If you're concerned about the health of your heart or brain, you're not alone. Most people are, especially as we begin to age. However, if you have health problems like high blood pressure, congestive heart failure, stroke, or even Parkinson's Disease, consider the benefits of including foods containing CoQ10 and omega-3. Both of these nutrients are important for maintaining good health.
CoQ10 energizes cells and helps to prevent oxidative damage from free radicals in low-density lipoprotein (LDL). In essence, CoQ10 is important for proper function of the cells in our bodies and also acts as a scavenger for damaging free radicals. According to the Harvard School of Public Health, these protective and supportive activities of CoQ10 are especially beneficial for heart function and the prevention of some illnesses (see reference 1).

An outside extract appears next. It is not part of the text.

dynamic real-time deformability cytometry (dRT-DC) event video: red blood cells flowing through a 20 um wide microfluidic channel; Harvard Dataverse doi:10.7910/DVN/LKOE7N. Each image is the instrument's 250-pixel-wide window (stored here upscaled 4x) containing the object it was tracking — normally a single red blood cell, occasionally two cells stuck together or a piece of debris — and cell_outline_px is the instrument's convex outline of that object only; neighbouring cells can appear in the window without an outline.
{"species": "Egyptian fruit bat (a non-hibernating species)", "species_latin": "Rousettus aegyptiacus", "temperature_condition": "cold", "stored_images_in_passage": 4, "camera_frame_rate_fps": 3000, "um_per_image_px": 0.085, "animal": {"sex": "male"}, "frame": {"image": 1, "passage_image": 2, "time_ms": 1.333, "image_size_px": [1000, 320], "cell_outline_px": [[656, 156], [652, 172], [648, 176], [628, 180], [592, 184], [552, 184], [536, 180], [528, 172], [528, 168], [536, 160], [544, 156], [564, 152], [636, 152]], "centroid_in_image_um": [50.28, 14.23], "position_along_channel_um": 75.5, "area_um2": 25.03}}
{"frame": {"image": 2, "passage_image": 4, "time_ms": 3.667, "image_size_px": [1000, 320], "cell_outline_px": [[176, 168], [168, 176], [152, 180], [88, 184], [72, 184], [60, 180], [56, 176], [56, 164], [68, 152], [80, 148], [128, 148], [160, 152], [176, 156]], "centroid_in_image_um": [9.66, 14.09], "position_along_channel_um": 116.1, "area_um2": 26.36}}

Omega-3 fatty acids are essential for human nutrition. Our bodies cannot produce these fatty acids, so we must consume them through our diet. Integral to the proper functioning of cell membranes, omega-3 fatty acids help to regulate hormone and cell receptor functions. According to the Harvard School of Public Health, these protective and supportive activities of omega-3 benefit the cardiovascular and nervous systems.
The Harvard School of Public Health suggests that omega-3 fatty acids support a normal heart rhythm and help prevent the likelihood of death from a cardiac event, like heart failure (see reference 1). There's also some preliminary evidence that CoQ10 may decrease inflammatory damage to the brain and lower blood pressure (see reference 2).
Some patients with low levels of CoQ10 might need a supplement. However, it's not clear whether the supplements actually help to change any existing medical conditions. As a preventative measure, the American Heart Association (AHA) recommends consuming monounsaturated and polyunsaturated fats as part of a heart-healthy diet. Omega-3 fatty acids help to lower LDL (low-density lipoprotein), which is the harmful component of your cholesterol.
The NIH suggests that while both CoQ10 and omega-3 supplements have shown potential for heart and brain benefits, patients should be cautioned about relying on them to treat or cure any illness (see reference 2). On the other hand, both the NIH and AHA recommend eating a diet rich with foods that contain omega-3 and CoQ10 to maintain good heart and brain health.